Vivemos momentos de absoluta loucura com o caudal ruidoso que assola a capital do País, todos os interesses dos ávidos de vociferar ódio político e pessoal ao Chefe de Estado e Presidente do MPLA, se conjugam numa comunhão hipócrita fruto do tempo em que a ansiedade é mais forte que o raciocínio.
Não é a primeira nem segunda vez que João Manuel Gonçalves Lourenço, usando da sua privacidade, viaja para fazer exames médicos, já o fez nos Estados Unidos da América, em Espanha, e agora no Brasil, onde há especialistas de gabarito, e onde se deslocam vários homens de Estado de todo mundo.
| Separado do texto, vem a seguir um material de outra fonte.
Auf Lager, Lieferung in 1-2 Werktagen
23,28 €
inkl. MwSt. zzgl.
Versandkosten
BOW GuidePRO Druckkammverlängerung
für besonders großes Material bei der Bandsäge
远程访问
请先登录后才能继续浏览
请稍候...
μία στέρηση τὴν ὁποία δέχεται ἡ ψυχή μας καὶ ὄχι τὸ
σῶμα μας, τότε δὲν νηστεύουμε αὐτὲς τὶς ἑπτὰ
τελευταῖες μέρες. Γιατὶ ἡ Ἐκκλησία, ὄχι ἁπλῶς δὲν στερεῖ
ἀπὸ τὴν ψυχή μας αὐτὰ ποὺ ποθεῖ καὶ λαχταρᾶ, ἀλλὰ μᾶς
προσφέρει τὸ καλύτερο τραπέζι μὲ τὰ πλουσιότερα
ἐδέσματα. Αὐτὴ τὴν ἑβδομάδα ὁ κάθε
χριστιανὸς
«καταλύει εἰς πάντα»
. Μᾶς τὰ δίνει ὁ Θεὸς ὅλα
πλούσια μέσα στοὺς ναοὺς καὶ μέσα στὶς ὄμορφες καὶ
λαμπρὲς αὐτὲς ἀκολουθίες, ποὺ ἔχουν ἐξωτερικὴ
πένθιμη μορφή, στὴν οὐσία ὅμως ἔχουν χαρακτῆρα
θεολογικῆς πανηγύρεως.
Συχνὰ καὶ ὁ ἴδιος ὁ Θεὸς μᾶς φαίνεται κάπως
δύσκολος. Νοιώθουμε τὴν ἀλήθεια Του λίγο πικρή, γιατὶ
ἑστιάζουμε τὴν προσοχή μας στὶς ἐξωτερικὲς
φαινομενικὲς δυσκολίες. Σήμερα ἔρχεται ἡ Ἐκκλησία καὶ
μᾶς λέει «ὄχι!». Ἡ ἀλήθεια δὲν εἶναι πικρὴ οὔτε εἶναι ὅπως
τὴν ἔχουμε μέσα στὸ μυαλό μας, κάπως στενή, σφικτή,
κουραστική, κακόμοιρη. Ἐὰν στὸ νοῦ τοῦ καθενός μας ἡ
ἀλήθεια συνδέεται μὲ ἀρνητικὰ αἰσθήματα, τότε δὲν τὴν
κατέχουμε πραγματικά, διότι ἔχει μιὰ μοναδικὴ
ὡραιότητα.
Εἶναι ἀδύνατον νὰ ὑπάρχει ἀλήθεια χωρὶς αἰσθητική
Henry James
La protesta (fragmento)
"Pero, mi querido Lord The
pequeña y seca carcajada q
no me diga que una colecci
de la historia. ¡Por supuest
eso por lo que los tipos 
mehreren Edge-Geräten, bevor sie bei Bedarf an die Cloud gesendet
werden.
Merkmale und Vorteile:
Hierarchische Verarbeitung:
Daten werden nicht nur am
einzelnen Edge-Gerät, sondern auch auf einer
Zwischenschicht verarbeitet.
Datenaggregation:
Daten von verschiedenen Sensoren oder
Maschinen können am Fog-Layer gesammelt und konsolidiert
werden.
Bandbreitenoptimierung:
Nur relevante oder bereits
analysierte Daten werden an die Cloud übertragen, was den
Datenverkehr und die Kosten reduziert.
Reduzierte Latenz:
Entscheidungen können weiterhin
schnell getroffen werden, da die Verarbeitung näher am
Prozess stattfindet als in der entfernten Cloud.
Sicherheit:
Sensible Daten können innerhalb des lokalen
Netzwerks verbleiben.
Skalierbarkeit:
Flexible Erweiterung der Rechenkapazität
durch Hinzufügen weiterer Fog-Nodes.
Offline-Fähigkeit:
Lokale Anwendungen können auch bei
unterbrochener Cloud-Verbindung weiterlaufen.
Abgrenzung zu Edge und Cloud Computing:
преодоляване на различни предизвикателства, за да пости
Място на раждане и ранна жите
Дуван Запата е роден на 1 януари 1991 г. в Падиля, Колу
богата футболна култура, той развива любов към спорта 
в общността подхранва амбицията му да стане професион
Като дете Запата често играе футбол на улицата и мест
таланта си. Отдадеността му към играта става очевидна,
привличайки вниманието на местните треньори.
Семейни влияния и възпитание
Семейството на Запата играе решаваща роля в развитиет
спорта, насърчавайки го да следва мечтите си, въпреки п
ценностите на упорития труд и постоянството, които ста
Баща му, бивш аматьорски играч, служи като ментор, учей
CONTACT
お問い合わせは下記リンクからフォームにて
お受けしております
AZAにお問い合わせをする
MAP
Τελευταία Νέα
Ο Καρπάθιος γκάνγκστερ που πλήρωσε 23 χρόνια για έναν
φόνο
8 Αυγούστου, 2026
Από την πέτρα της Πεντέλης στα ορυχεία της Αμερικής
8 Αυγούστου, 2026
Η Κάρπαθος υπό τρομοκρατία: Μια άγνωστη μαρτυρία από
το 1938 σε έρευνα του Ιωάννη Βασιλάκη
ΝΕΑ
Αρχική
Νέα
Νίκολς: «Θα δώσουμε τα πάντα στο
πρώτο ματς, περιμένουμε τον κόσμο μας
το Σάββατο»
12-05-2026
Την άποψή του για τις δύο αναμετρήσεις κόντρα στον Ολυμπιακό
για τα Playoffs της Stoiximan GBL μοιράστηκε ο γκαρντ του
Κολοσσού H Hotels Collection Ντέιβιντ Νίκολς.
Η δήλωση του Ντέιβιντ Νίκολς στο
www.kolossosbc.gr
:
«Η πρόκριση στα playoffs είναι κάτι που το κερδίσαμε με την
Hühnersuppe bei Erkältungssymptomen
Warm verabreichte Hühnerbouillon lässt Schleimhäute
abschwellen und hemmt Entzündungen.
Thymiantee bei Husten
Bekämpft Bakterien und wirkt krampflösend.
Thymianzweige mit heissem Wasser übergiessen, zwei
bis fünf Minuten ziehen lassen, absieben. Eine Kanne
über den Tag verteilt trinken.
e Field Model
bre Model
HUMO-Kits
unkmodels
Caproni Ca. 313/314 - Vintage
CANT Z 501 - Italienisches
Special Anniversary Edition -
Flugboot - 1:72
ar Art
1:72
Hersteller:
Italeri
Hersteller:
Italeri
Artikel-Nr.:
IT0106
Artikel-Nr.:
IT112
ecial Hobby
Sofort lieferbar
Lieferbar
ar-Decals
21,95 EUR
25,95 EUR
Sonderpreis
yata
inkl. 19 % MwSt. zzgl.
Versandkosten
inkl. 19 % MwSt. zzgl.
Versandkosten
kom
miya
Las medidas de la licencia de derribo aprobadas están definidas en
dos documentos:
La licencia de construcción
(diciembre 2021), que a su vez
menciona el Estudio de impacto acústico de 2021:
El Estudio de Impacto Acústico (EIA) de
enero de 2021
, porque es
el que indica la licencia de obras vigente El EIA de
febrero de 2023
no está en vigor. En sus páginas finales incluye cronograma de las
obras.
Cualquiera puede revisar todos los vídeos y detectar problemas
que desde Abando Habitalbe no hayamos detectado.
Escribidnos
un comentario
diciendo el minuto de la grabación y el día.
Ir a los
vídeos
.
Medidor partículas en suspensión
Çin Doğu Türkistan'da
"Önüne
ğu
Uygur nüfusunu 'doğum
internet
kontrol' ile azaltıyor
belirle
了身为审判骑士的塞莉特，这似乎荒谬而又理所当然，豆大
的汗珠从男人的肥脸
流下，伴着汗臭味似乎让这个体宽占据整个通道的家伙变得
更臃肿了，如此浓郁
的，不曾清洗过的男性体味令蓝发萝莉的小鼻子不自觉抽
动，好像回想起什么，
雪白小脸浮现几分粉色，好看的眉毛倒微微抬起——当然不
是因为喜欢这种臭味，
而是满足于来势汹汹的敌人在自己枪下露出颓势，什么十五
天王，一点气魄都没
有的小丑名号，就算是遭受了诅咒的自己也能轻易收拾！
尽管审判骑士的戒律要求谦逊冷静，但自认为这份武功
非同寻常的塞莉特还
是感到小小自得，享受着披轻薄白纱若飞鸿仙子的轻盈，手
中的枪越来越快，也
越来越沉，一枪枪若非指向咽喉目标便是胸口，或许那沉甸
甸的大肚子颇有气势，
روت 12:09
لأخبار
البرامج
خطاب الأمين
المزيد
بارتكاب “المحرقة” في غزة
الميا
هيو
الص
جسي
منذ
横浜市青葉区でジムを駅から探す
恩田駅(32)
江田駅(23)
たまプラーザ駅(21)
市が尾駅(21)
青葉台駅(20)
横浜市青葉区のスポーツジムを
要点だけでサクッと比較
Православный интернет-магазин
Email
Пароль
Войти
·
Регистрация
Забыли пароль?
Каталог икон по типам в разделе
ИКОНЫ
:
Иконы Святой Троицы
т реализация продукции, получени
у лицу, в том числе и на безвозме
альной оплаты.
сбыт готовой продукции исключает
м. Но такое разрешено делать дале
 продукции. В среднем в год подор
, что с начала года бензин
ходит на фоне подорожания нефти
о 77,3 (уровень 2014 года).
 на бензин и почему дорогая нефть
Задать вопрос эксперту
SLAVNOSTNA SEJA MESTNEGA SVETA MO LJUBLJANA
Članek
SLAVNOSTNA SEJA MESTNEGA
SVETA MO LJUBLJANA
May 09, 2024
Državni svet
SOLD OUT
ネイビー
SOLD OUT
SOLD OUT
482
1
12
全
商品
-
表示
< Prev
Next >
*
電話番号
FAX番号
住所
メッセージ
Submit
Segundo nota do Governo brasileiro, indica que o Presidente de Angola, o cidadão João Manuel Gonçalves Lourenço, está a fazer exames habituais de rotina, próprio de homens da sua idade que zelam por uma medicina preventiva.
Ainda reportam as chancelarias das embaixadas acreditadas em Luanda, que o Presidente mantém-se em plenas funções e ativo na vida política do país:
Anunciou recentemente a intenção de se recandidatar à liderança do MPLA, além de continuar a liderar reuniões do Comité Central e a emitir notas diplomáticas oficiais.
Como costuma acontecer com figuras de Estado, as viagens privadas ou períodos com menor exposição mediática dão origem a rumores nas redes sociais, mas até agora tratam-se apenas de especulações políticas face ao momento que entrou no seu último ano presidencial.
Estes decibéis inflamados são decorrentes do funcionamento da democracia que garante a liberdade e a transparência, em tempos não muitos distantes o presidente viajava, ausentou-se múltiplas vezes sem que o País soubesse e nem desfrutava de espaço de reação, é o tempo saudável que vivemos onde a crítica responsável ganhou espaço, e essa diferença é um legado de João Manuel Gonçalves Lourenço.
Há espaço de liberdade à crítica, à diversidade de opiniões, à discussão política no lugar certo, mas há uma fronteira de exigência, de respeito pela privacidade do cidadão, e essa está claramente a ser desrespeitada, porque além da liberdade há uma aflição transversal a todo espectro político e partidário.
O facto das Instituições do Estado estarem em pleno funcionamento é garantia da consolidação da mudança, é o caminho seguro que levar-nos-á à concretização da Nova República.